- [WHAT YOU WILL DO]
Leave out the pictures and copy everything else in the entries exactly.

___ RECORDS FOR THIS TASK ___

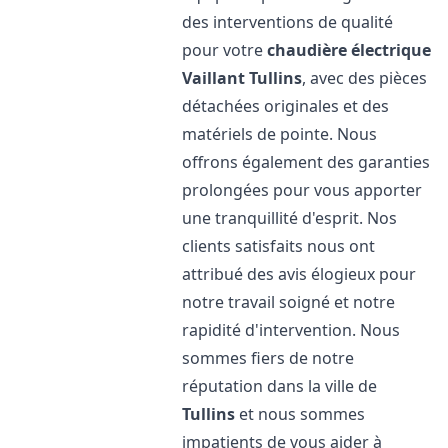
des interventions de qualité
pour votre
chaudière électrique
Vaillant
Tullins
, avec des pièces
détachées originales et des
matériels de pointe. Nous
offrons également des garanties
prolongées pour vous apporter
une tranquillité d'esprit. Nos
clients satisfaits nous ont
attribué des avis élogieux pour
notre travail soigné et notre
rapidité d'intervention. Nous
sommes fiers de notre
réputation dans la ville de
Tullins
et nous sommes
impatients de vous aider à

___

- [EXERCISE ANSWER]
des interventions de qualité
pour votre
chaudière électrique
Vaillant
Tullins
, avec des pièces
détachées originales et des
matériels de pointe. Nous
offrons également des garanties
prolongées pour vous apporter
une tranquillité d'esprit. Nos
clients satisfaits nous ont
attribué des avis élogieux pour
notre travail soigné et notre
rapidité d'intervention. Nous
sommes fiers de notre
réputation dans la ville de
Tullins
et nous sommes
impatients de vous aider à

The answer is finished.